Seven years earlier, her parents had fled Budapest at the height of the 1956 Hungarian Revolution, a popular uprising that was soon crushed by the Union of Soviet Socialist Republics military. "They left me behind with my grandparents. I was two and a half at the time," said Kathy Clark (her married name), who now lives in Kanata.
In 1963, the Messerschmidts sent for Kathy. She met her mother and father at the Toronto International Airport.
Clark still has an article about the Messerschmidt reunion cut out from the front page of the April 24, 1963 edition of the Toronto Star.
Clark has used her experience as a girl emigrating to Toronto as the subject of her first children's book, A Whisper In My Heart.
The little girl in Clark's story is resentful about being left behind in Hungary, and has many questions for her parents.
"It's basically how she learned to respond to everything, to a new country and new parents," said Clark "It's how it changes her, her understanding of dealing with other peple. Clark, now 50, decided to write the book about her experience as a Hungarian immigrant child to share with her teenage daughter Kristin.
"I just intended it for my daughter," said Clark
She started writing the tale as a piece of family history to pass down to her 12-year-old daughter Kristin. The idea soon blossomed into a book. Clark sent a rough draft of A Whisper In My Heart to a Toronto publisher, who encouraged her to make revisions and eventually try to publish the manuscript. In 2003, after five years of revisions, Baico, an Aylemer company agreed to print 150 copies of Clark's book. The book is on sale at Books on Beechwood in New Edinburgh, Ottawa and at Discover Toys in Bells Corners. "I've already gotten rid of a quarter of those."

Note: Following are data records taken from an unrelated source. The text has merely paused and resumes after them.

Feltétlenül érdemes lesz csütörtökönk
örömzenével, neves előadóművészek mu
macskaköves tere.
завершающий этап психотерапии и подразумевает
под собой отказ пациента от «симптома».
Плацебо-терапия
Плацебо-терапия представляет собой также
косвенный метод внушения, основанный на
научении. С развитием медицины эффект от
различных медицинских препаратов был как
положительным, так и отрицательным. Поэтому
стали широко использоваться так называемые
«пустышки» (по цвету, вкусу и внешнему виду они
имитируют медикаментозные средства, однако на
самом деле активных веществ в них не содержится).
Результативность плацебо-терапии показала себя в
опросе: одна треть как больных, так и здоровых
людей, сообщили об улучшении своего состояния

The Messerschmidt family history is at least as interesting as the fictional re-telling in Clark's book. In 1956, Clark's mother and father, Veronica and Frigyes Porscht had split up. That year, Veronica and her new boyfriend Leslie Messerschmidt decided to flee Communist Hungary. They left Kathy behind because their journey would have been too dangerous for a three-year-old girl.
"The escaped at night, they had a guide that helped them through a land strewn with mines." They eventually reached Italy, where the young couple boarded a boat for Canada. They arrived in Moncton, where they stayed for one week in army barracks, and then moved to Toronto. There, Leslie worked folding cardboard boxes at a factory.

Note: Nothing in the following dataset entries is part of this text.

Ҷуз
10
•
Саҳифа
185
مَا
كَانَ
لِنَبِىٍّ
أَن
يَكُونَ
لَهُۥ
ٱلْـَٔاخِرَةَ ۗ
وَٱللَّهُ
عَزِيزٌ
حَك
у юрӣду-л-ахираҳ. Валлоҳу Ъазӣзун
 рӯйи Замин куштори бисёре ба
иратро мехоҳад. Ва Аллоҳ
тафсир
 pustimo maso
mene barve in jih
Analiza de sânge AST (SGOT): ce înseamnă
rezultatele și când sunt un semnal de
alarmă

He saved his money over the next seven years, and shortly before the Messerschmidts sent for Kathy, he opened a mechanic's shop.
Meanwhile, in Hungary, a family friend in the communist government obtained a travel visa for Kathy to come to Canada.

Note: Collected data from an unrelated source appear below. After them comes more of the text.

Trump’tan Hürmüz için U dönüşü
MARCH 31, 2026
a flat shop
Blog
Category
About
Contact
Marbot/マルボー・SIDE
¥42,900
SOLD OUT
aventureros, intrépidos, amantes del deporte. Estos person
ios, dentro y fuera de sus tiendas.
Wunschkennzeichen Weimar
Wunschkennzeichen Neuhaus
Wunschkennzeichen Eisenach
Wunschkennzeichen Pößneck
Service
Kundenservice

Today, Kathy is a mother of six children, five boys and one girl. She met her birth-father in 2000, after running his name through a computer search engine. She found his name and number in a Budapest phone directory. She phoned him and the pair agreed to meet in the Fall of 2000.
"He met me at the airport. It was exciting." The similarities between the two were startling, said Clark. "He was an artist and we had read all the same books." Clark is in the middle of writing her second children's book, which is also based on her family history. That book tells the story of Clark's mother and aunt, two young Jewish girls who hid in a nunnery during the years of the Second World War. They were hidden in the convent to protect them from Nazi troops rounding up Jews for the concentration camps.
Clark said many of her family were killed in concentration camps during the Second World War. "She and my aunt were hidden in a convent outside Budapest for a couple of years."
At one point German soldiers occupied a house next to the convent. Veronica and her sister played outside in the yard, tossing a ball to one another.
"(The soldiers) would play with them and throw it back and forth."